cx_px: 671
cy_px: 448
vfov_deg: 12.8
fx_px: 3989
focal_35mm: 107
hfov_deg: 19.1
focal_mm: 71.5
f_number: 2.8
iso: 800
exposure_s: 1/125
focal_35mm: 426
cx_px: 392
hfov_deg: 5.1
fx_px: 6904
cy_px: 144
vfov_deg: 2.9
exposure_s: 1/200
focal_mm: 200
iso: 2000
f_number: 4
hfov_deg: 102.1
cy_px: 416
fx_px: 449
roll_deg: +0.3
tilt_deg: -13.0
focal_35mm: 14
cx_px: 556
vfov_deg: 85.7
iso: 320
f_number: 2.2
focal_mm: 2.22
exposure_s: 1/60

================================

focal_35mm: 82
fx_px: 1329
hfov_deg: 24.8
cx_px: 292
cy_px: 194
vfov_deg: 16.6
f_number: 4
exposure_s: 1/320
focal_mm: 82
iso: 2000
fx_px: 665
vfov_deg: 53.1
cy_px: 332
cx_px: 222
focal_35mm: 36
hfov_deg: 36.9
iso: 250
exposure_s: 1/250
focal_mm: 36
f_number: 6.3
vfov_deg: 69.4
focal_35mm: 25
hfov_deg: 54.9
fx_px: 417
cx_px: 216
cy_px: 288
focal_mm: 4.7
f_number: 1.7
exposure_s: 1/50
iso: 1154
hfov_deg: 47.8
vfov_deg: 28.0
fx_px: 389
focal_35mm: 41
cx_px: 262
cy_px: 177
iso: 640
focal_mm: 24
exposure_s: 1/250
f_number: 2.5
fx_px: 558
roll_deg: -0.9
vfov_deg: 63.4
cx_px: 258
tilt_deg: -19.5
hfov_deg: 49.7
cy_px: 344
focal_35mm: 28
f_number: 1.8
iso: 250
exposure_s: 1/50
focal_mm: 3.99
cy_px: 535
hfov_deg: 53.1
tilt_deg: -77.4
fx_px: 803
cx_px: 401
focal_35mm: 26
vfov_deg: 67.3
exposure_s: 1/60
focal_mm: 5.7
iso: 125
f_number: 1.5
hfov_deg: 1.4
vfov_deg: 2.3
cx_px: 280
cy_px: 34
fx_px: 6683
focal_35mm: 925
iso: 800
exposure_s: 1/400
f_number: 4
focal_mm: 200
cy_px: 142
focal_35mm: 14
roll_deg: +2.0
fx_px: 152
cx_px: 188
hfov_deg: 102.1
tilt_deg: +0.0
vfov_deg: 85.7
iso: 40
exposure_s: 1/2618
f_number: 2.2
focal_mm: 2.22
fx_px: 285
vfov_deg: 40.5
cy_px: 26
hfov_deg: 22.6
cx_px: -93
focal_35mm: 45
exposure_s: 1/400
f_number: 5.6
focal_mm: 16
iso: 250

================================

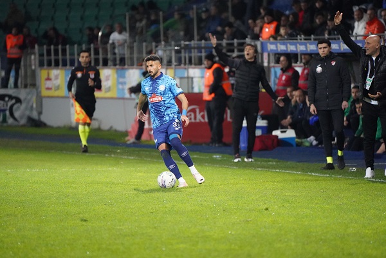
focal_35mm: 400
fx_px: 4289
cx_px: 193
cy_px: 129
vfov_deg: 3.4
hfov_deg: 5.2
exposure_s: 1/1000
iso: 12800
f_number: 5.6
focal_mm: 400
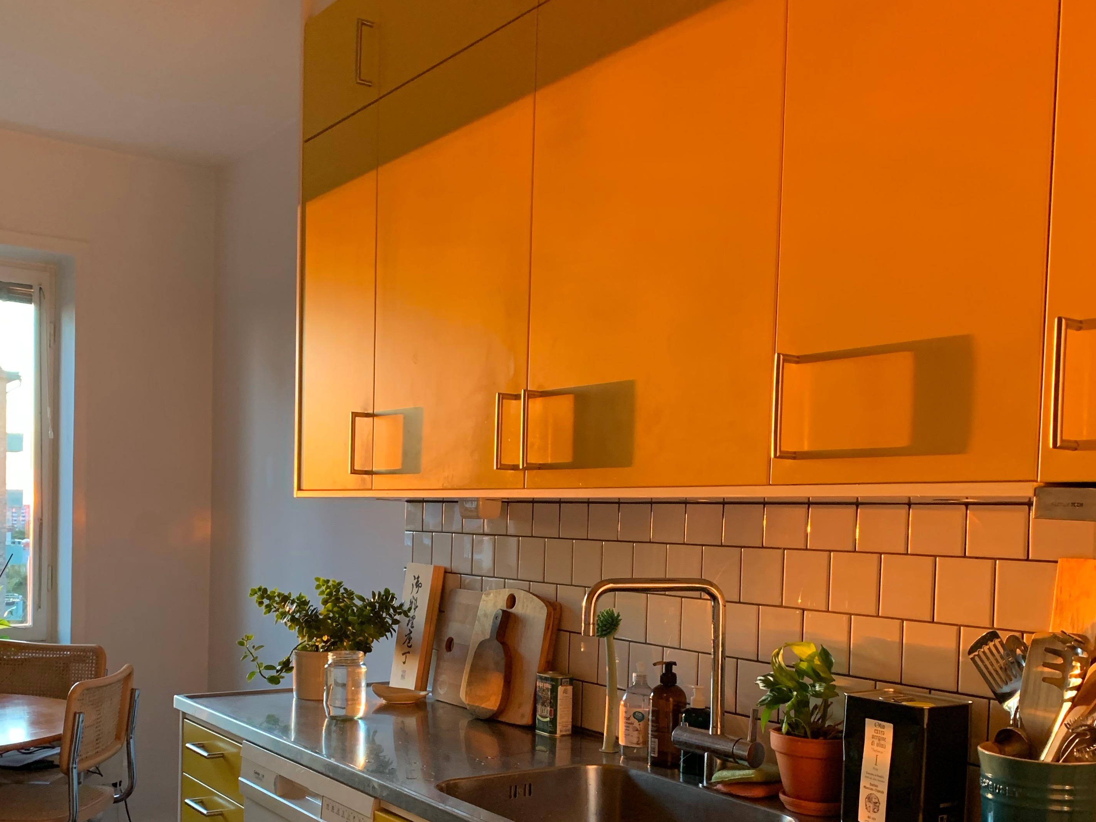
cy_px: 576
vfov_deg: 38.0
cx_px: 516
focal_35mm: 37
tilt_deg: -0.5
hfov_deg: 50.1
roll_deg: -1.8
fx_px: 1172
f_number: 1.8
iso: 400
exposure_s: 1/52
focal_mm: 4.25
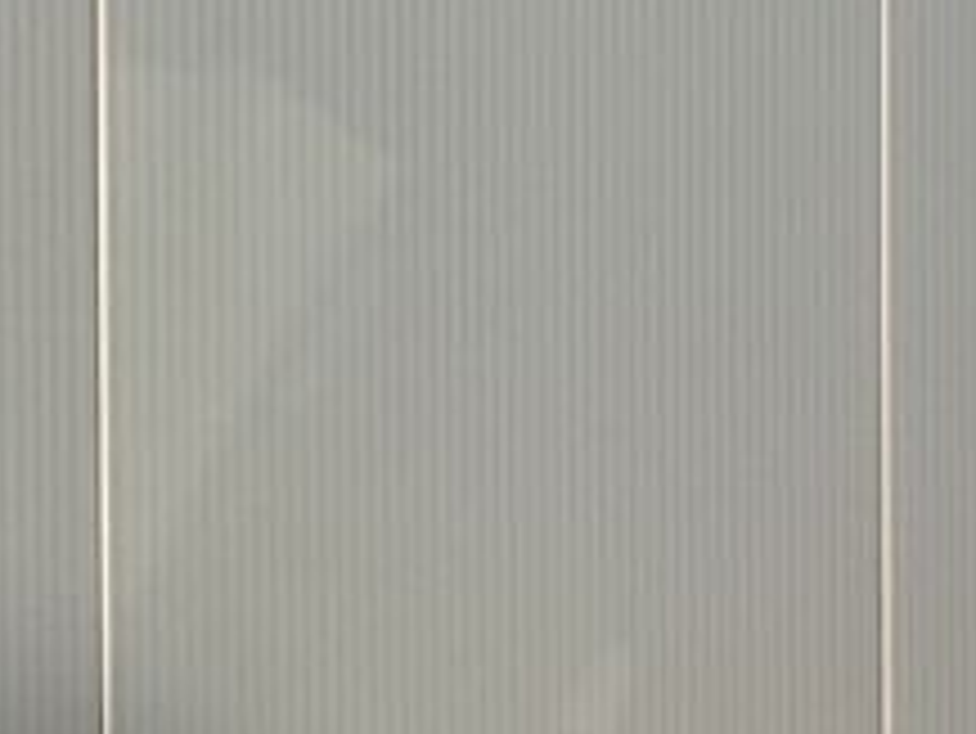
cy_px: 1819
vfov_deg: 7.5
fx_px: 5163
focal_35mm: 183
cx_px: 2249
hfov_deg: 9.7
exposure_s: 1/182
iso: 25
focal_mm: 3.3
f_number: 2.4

================================

Nothing but the lines above from the line with "vfov_deg: 3.4" up to and including the line with "f_number: 2.4" should be returned, exactly as written and without pictures.

vfov_deg: 3.4
hfov_deg: 5.2
exposure_s: 1/1000
iso: 12800
f_number: 5.6
focal_mm: 400
cy_px: 576
vfov_deg: 38.0
cx_px: 516
focal_35mm: 37
tilt_deg: -0.5
hfov_deg: 50.1
roll_deg: -1.8
fx_px: 1172
f_number: 1.8
iso: 400
exposure_s: 1/52
focal_mm: 4.25
cy_px: 1819
vfov_deg: 7.5
fx_px: 5163
focal_35mm: 183
cx_px: 2249
hfov_deg: 9.7
exposure_s: 1/182
iso: 25
focal_mm: 3.3
f_number: 2.4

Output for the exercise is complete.